━━ Available data
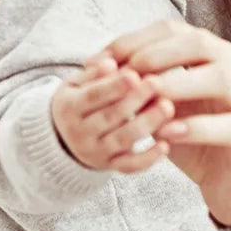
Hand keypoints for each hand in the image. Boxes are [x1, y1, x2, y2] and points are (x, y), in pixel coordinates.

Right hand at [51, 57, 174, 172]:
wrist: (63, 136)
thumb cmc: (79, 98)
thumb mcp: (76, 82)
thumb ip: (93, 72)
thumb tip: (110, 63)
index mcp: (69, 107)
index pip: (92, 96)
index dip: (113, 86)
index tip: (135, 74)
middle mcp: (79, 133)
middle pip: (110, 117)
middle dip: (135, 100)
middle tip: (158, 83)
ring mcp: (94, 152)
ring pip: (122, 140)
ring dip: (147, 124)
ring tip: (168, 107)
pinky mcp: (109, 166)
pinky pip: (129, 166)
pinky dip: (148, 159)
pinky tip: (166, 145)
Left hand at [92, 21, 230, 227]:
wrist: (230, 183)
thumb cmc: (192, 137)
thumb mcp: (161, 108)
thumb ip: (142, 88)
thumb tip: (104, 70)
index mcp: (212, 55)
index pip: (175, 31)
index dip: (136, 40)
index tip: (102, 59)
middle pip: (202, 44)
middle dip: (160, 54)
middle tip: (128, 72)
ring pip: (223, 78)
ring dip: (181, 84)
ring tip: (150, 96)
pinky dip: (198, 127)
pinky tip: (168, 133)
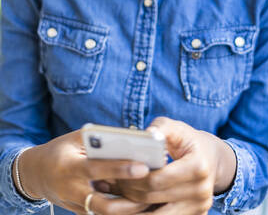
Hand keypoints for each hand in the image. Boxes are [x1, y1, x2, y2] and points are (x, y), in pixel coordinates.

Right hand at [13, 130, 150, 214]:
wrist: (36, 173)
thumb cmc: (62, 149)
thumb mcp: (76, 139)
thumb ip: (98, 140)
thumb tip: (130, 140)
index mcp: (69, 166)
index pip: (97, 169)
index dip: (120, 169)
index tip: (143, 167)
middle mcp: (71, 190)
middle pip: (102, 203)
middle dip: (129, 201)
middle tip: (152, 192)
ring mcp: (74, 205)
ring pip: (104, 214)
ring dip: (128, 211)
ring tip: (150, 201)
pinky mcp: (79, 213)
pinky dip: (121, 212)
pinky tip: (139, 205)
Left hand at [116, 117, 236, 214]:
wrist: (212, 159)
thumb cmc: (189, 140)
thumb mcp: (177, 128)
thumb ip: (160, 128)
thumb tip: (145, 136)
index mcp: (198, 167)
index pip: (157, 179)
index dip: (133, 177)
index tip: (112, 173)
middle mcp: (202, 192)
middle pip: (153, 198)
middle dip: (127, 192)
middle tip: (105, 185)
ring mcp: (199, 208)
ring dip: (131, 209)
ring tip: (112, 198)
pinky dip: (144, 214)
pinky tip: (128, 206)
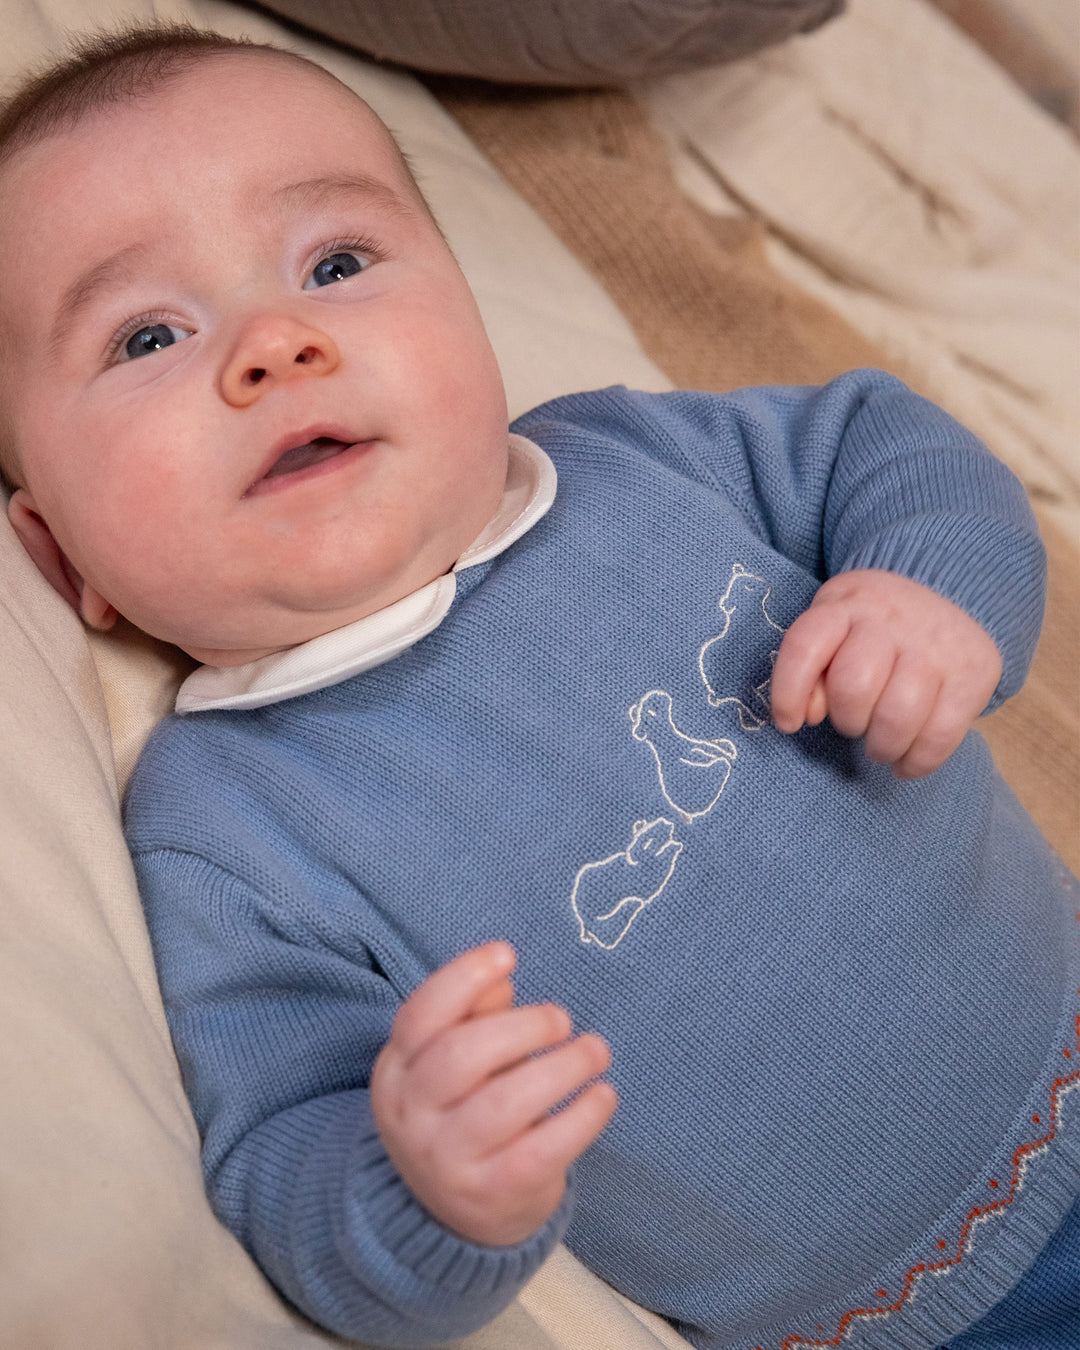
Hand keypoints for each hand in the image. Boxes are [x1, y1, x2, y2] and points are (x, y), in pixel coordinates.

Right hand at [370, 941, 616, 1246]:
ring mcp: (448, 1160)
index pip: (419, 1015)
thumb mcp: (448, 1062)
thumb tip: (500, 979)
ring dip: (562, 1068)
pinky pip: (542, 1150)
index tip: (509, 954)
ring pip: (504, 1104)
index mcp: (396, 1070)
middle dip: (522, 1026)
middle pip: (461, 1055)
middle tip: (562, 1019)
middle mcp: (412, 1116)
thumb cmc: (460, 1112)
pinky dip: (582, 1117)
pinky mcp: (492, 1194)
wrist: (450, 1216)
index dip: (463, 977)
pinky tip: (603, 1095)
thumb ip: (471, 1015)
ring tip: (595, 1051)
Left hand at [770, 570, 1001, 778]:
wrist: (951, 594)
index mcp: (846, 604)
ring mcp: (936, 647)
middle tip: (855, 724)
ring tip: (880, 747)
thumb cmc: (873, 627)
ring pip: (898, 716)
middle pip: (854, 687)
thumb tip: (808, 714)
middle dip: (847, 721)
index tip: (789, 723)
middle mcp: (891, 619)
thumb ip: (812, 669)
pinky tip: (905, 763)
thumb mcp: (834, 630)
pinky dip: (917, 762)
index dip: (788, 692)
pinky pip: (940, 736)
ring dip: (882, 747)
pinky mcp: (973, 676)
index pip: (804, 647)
━━━━
━━ Available data
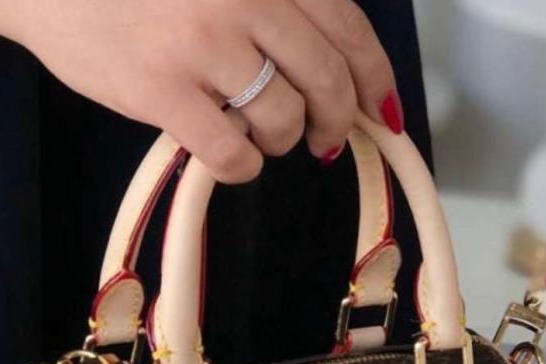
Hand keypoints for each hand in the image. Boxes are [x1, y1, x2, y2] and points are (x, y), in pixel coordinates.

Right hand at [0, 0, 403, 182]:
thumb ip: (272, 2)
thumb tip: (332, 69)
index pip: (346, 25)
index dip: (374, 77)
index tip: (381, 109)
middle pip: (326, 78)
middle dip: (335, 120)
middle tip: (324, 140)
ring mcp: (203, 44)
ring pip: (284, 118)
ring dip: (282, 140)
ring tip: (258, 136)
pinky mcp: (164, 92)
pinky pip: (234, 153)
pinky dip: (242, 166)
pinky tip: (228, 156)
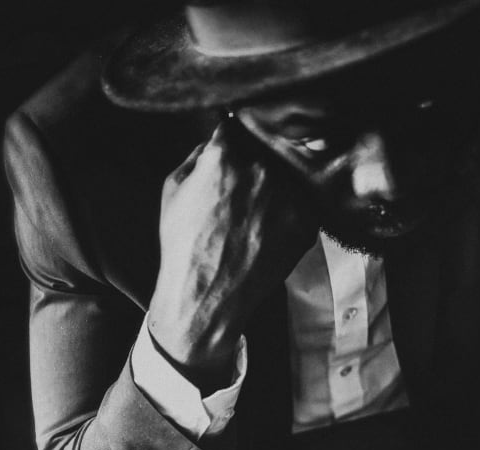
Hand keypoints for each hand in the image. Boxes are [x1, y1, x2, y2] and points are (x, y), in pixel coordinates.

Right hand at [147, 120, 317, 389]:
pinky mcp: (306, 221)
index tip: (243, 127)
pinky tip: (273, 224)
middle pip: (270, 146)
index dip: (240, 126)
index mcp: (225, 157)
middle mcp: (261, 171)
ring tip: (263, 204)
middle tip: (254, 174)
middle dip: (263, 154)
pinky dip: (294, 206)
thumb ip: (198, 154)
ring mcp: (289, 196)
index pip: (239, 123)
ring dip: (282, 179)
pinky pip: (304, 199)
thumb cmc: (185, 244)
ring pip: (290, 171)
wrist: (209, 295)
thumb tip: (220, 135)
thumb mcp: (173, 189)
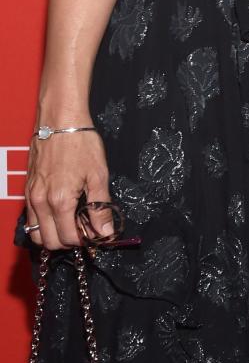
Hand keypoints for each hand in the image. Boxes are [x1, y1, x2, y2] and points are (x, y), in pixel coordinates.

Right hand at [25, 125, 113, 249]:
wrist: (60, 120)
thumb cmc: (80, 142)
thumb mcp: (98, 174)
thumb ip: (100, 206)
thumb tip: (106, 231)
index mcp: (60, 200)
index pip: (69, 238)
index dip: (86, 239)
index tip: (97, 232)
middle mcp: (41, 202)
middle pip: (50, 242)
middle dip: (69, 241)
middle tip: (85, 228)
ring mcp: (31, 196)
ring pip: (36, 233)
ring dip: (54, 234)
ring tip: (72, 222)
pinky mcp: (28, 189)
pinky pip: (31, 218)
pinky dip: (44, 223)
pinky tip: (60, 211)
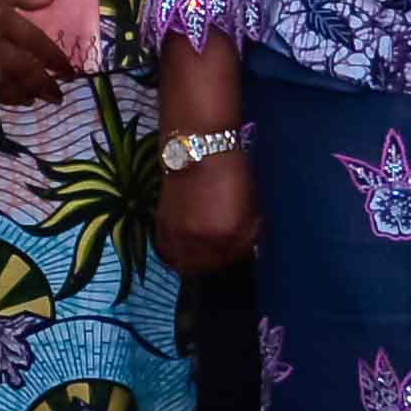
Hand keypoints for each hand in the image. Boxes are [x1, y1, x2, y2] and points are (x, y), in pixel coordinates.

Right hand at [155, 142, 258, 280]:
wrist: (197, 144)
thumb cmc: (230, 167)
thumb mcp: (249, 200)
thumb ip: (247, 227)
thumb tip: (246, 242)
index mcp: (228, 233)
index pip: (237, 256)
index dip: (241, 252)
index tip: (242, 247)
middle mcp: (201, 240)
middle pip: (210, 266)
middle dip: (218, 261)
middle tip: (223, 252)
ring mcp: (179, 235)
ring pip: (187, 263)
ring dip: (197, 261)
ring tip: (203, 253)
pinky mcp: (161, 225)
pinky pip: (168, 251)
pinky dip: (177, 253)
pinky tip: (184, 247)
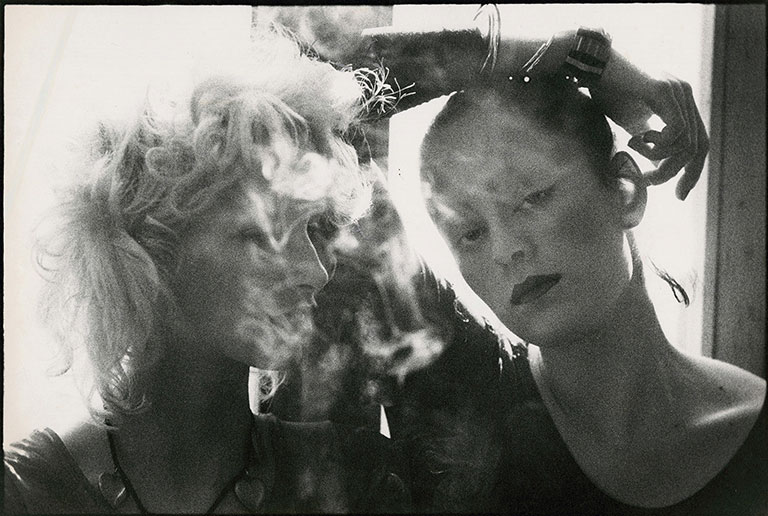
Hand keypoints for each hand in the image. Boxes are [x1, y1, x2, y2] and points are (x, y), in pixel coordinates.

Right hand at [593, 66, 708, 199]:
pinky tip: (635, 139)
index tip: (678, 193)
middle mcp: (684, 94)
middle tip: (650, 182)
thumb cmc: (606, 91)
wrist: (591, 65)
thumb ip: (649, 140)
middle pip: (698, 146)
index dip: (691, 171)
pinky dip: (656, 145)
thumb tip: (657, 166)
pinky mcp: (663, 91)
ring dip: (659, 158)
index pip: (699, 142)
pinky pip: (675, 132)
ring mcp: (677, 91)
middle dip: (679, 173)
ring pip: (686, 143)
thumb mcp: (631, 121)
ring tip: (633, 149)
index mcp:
━━━━
Look through the entries above and say how many lines contain "Left", giving nothing but the number.

3